A growing number of companies are amassing enormous IP portfolios, often purchasing patents from underfunded inventors. Those in the warehouse patent business generally have no intention of bringing these inventions to market; they profit through licensing and litigation. Oftentimes the purchased patents have overly broad claims, allowing these “patent trolls” to bully would-be infringers into a licensing agreement. Those who refuse find themselves in court and are forced to spend huge sums on their legal defense.
The International Trade Commission (ITC) is a valuable resource in preventing the importation of counterfeit goods. While the ITC cannot award damages, they can issue exclusion orders that will keep infringing products out of the United States. These orders are generally much easier to obtain than court ordered injunctions.

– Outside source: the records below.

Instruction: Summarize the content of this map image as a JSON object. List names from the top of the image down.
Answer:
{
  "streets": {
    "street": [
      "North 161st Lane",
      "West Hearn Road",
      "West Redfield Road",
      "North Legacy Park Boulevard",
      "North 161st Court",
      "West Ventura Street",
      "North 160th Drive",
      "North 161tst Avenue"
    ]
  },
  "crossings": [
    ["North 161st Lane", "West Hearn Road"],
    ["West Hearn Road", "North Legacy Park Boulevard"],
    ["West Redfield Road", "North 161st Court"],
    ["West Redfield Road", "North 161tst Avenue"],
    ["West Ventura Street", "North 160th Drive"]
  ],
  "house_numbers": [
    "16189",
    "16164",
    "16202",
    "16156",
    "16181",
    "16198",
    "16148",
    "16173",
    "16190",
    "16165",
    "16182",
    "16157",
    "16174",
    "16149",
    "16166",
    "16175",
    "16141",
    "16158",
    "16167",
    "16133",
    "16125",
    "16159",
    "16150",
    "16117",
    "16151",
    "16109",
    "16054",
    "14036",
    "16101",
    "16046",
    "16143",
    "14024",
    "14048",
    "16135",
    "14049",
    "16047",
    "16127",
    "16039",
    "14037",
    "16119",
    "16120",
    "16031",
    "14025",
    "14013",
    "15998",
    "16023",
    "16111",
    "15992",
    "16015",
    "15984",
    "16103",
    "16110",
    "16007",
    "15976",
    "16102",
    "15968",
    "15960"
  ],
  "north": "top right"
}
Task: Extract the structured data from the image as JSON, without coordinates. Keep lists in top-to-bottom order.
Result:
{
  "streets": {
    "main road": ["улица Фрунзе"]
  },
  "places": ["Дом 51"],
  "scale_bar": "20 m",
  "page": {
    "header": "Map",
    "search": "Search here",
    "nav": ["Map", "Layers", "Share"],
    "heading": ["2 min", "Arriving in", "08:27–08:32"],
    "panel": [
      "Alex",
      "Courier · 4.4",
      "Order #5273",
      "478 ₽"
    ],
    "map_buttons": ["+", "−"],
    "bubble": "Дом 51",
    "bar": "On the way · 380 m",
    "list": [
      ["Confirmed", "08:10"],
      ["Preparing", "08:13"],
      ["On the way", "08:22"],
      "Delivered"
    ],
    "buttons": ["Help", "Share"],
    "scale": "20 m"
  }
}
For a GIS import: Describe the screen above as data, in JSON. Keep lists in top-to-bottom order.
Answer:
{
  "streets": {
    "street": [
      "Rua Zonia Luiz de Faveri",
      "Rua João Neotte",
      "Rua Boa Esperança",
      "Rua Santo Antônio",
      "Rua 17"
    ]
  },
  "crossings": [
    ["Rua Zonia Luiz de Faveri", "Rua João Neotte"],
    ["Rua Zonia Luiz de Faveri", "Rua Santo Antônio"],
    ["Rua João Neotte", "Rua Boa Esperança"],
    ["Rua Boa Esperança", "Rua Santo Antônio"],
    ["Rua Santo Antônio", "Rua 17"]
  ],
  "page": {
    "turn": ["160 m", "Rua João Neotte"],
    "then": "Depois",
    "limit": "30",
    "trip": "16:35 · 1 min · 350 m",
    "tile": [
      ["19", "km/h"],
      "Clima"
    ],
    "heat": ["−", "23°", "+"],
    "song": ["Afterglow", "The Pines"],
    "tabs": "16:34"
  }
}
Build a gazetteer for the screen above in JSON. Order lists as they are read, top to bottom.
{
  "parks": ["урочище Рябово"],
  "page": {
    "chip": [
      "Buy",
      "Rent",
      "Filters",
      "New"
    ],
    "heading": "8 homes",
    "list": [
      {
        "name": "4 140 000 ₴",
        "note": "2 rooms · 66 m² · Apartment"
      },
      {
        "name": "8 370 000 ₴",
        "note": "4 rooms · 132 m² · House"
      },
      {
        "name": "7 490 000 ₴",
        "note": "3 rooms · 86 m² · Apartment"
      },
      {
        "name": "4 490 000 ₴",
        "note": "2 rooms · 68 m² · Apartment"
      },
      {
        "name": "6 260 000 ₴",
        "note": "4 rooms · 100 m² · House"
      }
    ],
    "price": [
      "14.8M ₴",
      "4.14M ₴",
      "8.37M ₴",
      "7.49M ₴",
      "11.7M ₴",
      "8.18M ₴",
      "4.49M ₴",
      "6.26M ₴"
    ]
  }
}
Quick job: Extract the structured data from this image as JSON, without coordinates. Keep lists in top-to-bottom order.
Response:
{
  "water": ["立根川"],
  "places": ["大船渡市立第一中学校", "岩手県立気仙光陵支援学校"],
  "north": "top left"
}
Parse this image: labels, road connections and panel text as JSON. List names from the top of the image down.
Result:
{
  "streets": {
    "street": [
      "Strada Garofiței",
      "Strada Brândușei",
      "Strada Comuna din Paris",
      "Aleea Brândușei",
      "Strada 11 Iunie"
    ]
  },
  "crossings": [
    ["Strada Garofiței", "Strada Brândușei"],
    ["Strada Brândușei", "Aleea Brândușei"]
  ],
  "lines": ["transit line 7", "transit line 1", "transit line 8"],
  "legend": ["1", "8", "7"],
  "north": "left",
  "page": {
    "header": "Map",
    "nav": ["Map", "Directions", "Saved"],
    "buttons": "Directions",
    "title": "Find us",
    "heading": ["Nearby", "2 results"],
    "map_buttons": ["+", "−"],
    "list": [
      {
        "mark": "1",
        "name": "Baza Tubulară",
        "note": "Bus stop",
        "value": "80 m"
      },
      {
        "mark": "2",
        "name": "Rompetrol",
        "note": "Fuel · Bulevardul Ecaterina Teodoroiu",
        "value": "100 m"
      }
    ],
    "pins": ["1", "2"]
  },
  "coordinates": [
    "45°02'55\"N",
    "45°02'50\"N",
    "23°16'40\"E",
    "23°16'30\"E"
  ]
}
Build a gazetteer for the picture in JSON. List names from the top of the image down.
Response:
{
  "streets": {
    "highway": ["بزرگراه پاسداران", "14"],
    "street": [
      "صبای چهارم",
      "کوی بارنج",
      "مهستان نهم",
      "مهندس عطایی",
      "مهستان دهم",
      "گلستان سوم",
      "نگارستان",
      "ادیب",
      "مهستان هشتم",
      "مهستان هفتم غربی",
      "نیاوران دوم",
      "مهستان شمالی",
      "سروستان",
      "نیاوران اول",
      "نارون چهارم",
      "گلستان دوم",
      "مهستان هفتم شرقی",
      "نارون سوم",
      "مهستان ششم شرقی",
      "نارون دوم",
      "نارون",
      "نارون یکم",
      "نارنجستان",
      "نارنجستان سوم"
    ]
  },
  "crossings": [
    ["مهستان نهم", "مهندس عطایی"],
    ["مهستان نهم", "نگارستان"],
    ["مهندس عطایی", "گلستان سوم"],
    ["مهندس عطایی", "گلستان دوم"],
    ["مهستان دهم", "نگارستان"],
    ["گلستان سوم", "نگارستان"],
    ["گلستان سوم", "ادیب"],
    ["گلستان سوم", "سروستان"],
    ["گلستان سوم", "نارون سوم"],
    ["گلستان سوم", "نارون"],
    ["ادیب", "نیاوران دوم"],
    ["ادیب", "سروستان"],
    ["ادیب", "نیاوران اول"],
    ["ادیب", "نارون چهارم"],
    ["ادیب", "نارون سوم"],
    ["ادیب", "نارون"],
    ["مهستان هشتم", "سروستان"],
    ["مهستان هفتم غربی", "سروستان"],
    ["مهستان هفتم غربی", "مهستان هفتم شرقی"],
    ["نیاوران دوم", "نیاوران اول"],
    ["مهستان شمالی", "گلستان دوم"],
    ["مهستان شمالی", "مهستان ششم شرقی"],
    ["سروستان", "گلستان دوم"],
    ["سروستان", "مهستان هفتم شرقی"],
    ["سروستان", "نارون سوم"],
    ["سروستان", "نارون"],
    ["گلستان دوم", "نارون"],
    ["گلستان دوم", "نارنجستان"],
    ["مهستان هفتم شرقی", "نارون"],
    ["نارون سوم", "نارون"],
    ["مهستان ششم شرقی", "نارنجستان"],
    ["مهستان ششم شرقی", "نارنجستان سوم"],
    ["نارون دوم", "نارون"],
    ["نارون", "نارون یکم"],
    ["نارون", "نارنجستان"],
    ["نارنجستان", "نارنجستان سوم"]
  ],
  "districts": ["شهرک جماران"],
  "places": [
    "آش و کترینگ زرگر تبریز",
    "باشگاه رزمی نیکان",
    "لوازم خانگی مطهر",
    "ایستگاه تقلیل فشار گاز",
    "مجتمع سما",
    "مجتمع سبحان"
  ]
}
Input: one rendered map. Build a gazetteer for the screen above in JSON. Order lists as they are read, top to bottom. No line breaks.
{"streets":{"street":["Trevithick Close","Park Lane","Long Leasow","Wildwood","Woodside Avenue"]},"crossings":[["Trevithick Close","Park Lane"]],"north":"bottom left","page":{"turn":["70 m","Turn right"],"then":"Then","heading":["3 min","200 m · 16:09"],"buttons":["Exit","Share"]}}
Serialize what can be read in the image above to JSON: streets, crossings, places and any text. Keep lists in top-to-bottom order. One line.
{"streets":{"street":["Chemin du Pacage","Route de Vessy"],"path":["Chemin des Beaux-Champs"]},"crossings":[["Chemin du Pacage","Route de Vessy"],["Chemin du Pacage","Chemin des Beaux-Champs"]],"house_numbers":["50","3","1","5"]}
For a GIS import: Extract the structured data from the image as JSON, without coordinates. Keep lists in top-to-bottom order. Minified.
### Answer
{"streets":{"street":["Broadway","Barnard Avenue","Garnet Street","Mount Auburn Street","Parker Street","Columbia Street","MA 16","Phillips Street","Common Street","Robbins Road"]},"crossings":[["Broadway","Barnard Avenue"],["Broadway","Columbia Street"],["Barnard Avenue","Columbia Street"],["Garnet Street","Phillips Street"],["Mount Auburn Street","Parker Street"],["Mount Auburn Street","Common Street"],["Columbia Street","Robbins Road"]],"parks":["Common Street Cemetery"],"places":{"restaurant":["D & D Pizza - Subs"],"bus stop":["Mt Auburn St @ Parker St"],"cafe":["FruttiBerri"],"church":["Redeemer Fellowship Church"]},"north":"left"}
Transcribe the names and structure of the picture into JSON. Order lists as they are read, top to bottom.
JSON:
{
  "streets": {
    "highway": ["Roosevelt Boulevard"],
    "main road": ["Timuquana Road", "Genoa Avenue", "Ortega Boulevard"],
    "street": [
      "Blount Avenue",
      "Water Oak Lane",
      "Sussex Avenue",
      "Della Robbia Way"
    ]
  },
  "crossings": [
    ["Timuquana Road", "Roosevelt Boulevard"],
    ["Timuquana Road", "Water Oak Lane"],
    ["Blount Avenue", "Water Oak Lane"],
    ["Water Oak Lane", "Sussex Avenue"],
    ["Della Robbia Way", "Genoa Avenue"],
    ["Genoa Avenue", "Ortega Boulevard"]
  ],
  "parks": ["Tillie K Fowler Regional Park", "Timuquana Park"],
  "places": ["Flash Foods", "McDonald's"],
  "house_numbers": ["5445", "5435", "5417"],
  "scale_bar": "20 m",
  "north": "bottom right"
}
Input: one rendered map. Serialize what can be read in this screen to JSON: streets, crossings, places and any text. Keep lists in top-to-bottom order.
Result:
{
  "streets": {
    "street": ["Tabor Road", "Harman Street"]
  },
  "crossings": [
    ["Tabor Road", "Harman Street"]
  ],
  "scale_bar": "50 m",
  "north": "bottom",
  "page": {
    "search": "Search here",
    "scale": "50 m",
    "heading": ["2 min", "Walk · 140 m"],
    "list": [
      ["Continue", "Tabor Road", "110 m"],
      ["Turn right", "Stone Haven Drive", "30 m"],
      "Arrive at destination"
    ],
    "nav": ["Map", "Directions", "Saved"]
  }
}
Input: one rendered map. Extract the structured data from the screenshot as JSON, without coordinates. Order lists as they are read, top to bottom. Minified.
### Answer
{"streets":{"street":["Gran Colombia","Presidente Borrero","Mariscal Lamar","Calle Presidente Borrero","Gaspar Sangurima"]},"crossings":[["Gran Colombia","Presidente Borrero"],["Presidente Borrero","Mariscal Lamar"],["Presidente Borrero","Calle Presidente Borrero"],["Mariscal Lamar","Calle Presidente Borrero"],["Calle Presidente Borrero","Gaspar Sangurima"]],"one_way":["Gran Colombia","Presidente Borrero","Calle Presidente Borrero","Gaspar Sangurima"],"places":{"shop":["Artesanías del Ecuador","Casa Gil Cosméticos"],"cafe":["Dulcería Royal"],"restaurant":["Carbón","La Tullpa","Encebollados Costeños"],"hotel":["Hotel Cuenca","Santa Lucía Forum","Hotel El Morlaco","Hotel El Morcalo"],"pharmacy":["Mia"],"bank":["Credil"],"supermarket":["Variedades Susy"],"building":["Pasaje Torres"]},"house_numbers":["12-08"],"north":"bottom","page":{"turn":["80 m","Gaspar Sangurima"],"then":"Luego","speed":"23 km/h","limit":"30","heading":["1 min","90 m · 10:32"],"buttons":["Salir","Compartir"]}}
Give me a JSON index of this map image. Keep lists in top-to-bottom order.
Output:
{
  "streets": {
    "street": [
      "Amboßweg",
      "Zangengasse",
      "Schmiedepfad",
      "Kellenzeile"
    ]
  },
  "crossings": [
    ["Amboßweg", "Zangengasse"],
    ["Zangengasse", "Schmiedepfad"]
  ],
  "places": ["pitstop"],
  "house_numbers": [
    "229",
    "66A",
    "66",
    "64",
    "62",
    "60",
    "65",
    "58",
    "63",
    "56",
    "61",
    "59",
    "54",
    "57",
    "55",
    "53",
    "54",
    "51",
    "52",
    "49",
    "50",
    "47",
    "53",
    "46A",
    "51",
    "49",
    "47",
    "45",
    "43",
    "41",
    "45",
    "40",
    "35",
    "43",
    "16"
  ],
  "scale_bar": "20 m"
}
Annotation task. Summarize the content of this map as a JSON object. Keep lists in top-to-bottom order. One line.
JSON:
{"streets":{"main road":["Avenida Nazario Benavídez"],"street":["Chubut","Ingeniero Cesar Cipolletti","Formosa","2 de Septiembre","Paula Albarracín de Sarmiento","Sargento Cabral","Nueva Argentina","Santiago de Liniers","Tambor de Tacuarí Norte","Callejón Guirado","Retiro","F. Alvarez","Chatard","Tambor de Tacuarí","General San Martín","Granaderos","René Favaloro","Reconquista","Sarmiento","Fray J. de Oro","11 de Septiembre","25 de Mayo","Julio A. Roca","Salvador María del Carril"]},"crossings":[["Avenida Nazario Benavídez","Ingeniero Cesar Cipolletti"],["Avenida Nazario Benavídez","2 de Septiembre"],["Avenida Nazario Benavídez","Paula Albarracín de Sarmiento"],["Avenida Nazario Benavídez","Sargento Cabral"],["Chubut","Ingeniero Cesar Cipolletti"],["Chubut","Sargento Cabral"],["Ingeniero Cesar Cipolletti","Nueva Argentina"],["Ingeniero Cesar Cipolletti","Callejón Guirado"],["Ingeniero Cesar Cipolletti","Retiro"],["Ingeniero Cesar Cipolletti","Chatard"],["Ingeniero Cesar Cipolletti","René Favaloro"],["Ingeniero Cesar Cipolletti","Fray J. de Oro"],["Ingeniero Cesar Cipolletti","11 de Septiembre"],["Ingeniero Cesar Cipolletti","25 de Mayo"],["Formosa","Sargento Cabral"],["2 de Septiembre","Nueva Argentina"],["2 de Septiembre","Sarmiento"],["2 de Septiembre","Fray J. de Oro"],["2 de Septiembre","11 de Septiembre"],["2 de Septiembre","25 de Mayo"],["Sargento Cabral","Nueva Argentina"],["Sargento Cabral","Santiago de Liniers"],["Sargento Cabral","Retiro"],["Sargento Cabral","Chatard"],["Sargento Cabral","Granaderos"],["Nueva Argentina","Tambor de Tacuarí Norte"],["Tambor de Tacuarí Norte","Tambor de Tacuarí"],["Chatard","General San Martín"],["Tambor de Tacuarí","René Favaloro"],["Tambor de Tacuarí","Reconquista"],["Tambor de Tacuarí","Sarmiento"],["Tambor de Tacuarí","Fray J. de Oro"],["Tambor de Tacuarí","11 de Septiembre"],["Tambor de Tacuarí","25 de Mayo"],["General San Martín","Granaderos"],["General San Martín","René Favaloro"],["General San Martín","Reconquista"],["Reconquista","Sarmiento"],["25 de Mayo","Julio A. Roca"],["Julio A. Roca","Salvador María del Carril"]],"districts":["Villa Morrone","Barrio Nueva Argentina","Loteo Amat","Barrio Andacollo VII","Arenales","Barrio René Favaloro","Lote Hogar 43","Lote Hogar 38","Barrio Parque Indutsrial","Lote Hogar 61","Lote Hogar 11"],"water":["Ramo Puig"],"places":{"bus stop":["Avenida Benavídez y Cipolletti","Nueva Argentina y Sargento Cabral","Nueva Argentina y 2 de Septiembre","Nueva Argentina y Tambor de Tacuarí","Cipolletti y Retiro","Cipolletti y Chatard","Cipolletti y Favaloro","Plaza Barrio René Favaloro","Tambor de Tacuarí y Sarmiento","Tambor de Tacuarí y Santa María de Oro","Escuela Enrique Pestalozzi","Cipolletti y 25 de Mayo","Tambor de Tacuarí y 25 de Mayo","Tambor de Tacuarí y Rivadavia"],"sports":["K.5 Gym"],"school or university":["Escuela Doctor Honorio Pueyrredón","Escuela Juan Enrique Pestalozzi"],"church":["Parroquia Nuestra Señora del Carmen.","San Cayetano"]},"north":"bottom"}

A court in the United Kingdom recently held that Nestle cannot trademark the shape of its chocolate Kit Kat bar. This may pave the way for competitors such as Cadbury to make a similarly shaped bar. Nestle plans to appeal this decision.
The Plaintiff artist in this case claimed that she was approached to create an advertising campaign for Starbucks. She declined but argued that Starbucks stole the core of her style, creating an ad that had the same shapes and colors as much of her art. While “look and feel” claims are common in Copyright suits, “style” is not protectable under copyright law. The fact that Starbucks used similar shapes and colors was not sufficient to support her claim and the suit was dismissed.
Irish fast food chain, Supermac, has successfully challenged McDonald’s EU trademark BIG MAC. After reviewing the mark, the EU Intellectual Property Office found that evidence submitted by McDonald’s was insufficient to support its use. The BIG MAC trademark registration was canceled and Supermac is now free to expand within the UK and EU.